The company announced the roll out of the encrypted feature on its blog, saying, "Your messages and calls on Messenger already benefit from strong security systems. To enable you to do this we are starting to test the ability to create one-to-one secret conversations in Messenger that will be end-to-end encrypted and which can only be read on one device of the person you're communicating with. That means the messages are intended just for you and the other person — not anyone else, including us."

The feature, which has been under testing for quite a while will allow users on Facebook's Messenger app to not just keep their conversations secure and secret but also set a timer to control the length of time each message they send remains visible within the conversation. In order to achieve this, the company has used a technology called Signal Protocol developed by Open Whisper Systems.
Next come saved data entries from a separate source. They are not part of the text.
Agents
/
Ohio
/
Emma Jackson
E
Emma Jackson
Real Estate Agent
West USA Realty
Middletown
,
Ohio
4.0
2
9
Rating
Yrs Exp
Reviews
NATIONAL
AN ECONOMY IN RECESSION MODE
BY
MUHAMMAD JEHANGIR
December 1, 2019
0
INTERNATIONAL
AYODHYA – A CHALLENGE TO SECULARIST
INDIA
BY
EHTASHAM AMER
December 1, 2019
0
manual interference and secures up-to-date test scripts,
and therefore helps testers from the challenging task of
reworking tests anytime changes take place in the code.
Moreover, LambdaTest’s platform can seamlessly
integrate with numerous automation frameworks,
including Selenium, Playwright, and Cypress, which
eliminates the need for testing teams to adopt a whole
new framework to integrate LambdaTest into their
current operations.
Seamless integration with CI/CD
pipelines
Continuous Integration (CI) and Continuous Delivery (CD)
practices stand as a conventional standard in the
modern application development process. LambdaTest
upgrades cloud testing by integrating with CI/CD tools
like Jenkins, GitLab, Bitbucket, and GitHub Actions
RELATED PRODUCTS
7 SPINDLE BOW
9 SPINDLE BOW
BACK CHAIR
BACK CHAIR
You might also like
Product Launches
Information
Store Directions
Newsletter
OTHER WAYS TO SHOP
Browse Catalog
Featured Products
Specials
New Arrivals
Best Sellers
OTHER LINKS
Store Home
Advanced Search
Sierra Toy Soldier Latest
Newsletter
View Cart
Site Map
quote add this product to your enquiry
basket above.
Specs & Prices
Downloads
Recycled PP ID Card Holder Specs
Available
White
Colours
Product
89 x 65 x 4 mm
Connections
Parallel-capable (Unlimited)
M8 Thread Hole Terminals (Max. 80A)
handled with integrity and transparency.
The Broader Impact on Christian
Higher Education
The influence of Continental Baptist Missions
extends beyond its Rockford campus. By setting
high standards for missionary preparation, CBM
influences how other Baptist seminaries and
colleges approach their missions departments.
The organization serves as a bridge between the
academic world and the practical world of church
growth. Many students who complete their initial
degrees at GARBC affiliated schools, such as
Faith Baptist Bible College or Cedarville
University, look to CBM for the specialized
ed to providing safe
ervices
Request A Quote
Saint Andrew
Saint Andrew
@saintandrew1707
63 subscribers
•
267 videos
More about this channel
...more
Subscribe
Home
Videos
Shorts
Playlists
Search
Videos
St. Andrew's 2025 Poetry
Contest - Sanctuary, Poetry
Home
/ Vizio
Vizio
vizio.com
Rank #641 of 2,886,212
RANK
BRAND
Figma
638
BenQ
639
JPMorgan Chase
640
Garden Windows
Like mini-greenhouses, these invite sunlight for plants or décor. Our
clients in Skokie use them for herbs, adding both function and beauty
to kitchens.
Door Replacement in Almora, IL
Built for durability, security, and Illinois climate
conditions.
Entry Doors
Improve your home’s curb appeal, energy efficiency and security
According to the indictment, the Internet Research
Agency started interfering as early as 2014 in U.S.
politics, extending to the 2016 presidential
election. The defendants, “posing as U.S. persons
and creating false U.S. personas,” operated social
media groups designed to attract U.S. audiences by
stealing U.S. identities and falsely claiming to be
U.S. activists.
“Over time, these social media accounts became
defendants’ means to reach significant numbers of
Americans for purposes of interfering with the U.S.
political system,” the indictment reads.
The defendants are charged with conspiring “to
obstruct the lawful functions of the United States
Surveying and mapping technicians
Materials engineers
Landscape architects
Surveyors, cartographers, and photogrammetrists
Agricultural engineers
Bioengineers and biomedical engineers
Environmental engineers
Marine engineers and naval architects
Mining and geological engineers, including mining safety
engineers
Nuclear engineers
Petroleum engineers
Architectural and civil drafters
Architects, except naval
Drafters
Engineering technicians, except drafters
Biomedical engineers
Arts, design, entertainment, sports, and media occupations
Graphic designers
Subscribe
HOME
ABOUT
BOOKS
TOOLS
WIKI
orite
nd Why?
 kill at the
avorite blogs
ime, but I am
However, initiating a secret conversation with a fellow user is purely optional. This is because if this feature is on, the conversations it will only reflect on a single device. So those who want to keep switching between devices such as a tablet, desktop computer or their phones should not ideally opt for this feature. Additionally, the feature when switched on does not support rich content like GIFs and videos.

The latest feature is an addition to an array of social media platforms opting for encryption-based messaging services for security and privacy reasons. Law makers and cyber authorities around the world are, however, divided on the encryption debate; many have been saying privacy rights cannot be greater than security threats as these platforms are being used to plan terror attacks as well as spread extremist propaganda.